▸ CONSIGNE
Selon le texte sur le secteur automobile, combien d'emplois directs et indirects l'industrie automobile européenne représente-t-elle d'après l'ACEA ?

Automobile
Publié le : 26/10/2023 par Frédérique Mollet
Le secteur automobile est confronté à de nombreux challenges conjoncturels et structurels, faisons le point ici.
Selon les derniers chiffres publiés par l’European Automobile Manufacturers’ Association (ACEA), l’industrie automobile européenne représente environ 13 millions d’emplois directs et indirects, dont plus de 2,4 millions dédiés aux activités de production (moteurs, éléments de carrosseries, pièces détachées et autres accessoires). Principalement concentrée dans 6 pays, dont l’Allemagne et la France, elle constitue depuis longtemps un facteur clé de la croissance économique et de la compétitivité de l’Union européenne. Cependant elle est aujourd’hui confrontée à de nombreux challenges conjoncturels et structurels non seulement pour répondre aux objectifs européens de décarbonation et d’économie circulaire mais également pour maintenir sa place dans l’économie mondiale notamment face à la concurrence chinoise.
En France, le gouvernement finalise en cette fin d’année 2023 la mise en place de la nouvelle filière REP pour les véhicules hors d’usage (VHU) issue de la loi Agec pour une entrée en vigueur au 1er janvier prochain tandis que l’Union européenne prépare un nouvel instrument juridique unique qui portera à la fois sur la conception, la production et la fin de vie des véhicules. Ce projet de règlement européen qui vise à « renforcer la circularité du secteur automobile » a été présenté en juillet par la Commission européenne dans un contexte économique et concurrentiel difficile pour l’industrie automobile européenne qui doit faire face à la montée en puissance des constructeurs chinois.
En France, le gouvernement avance pour la mise en place effective de la filière à responsabilité élargie des producteurs (REP) pour les véhicules hors d’usage. Faisant suite à la publication en décembre 2022 du décret d’application pour la mise en place de cette REP VHU, le projet d’arrêté définissant le cahier des charges des éco-organismes et systèmes individuels de la filière a été mis en consultation cet été et jusqu’au 8 septembre afin de préparer l’entrée en vigueur prévue le 01/01/2024, soit 2 ans après l’objectif initialement établie par la loi Agec.

▸ DONNÉES SOURCES
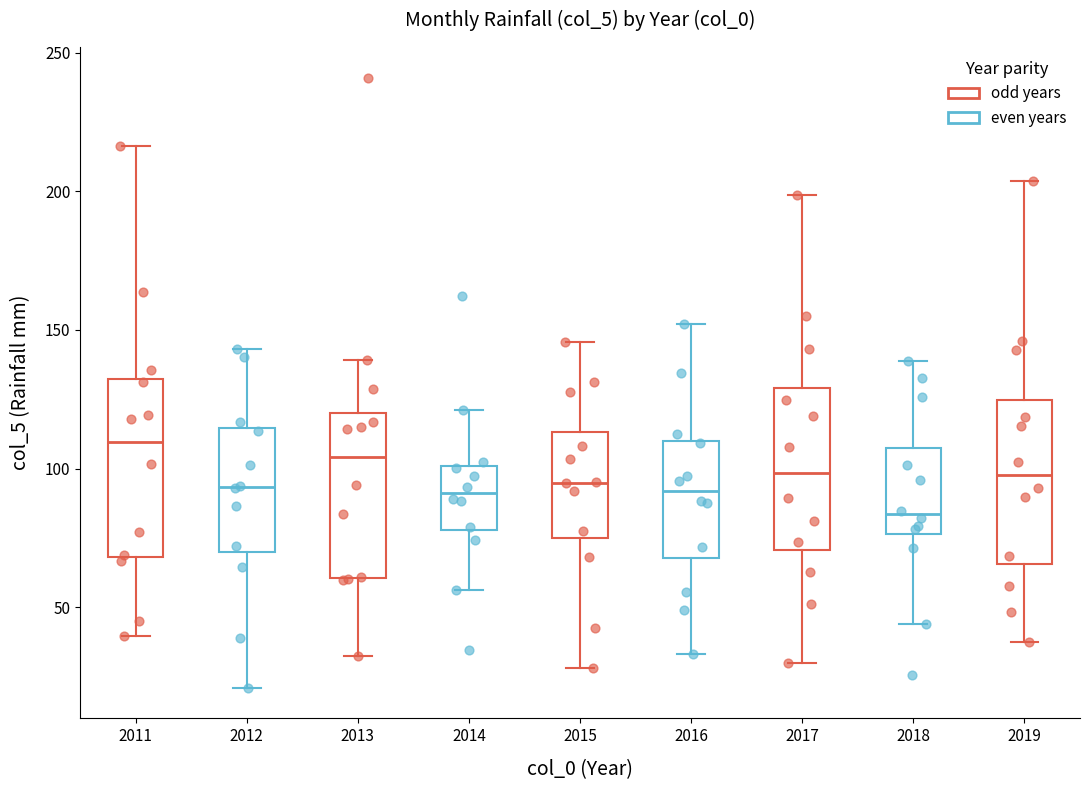

Where is the lower edge of the box at x = 2013 on the y-axis? The values are not printed on the chart, so give them approximately, as read against the axis.

60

▸ RÉPONSE
Environ 13 millions d'emplois directs et indirects, dont plus de 2,4 millions dédiés aux activités de production.